**INFORMATION SUPPLIED**.
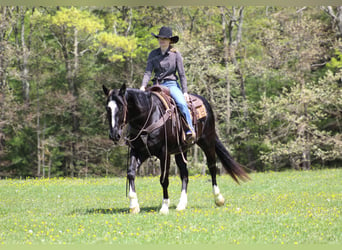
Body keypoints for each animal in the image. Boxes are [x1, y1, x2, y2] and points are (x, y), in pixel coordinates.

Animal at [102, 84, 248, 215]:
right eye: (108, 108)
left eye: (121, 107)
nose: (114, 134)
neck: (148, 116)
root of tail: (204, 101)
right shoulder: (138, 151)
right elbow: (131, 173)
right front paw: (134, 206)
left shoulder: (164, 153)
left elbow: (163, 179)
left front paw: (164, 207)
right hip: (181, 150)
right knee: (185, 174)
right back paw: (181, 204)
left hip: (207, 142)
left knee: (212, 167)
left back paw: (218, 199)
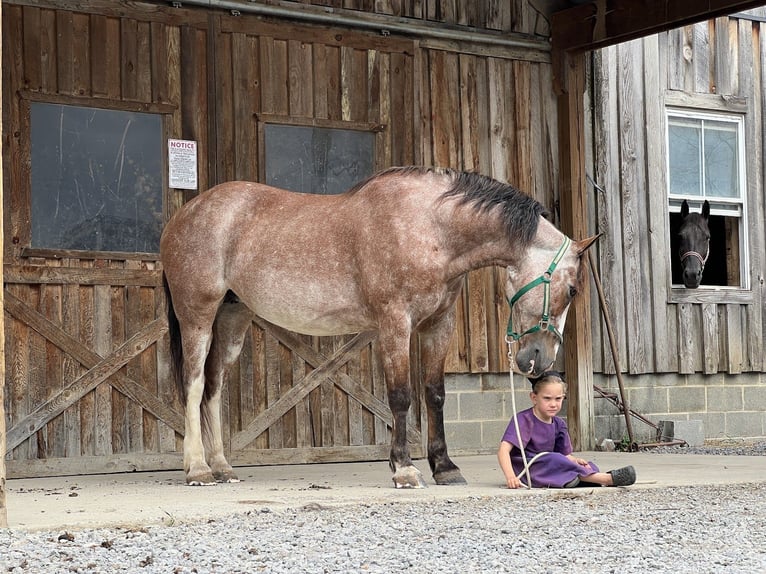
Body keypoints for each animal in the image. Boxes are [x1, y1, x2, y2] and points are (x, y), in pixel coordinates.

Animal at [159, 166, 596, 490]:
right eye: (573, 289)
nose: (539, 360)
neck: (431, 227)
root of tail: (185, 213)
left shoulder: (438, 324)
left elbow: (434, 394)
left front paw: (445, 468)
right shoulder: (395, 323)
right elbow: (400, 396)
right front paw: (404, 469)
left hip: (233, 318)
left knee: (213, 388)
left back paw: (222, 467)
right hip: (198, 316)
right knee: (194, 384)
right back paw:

**EXERCISE**.
The answer should consist only of the lines from the line containing "root of tail: (185, 213)" through the final line of the listing above, reproduced exactly.

**WRITTEN ANSWER**.
root of tail: (185, 213)
left shoulder: (438, 324)
left elbow: (434, 394)
left front paw: (445, 468)
right shoulder: (395, 323)
right elbow: (400, 396)
right front paw: (404, 469)
left hip: (233, 318)
left knee: (213, 388)
left back paw: (222, 467)
right hip: (198, 316)
right knee: (194, 384)
right back paw:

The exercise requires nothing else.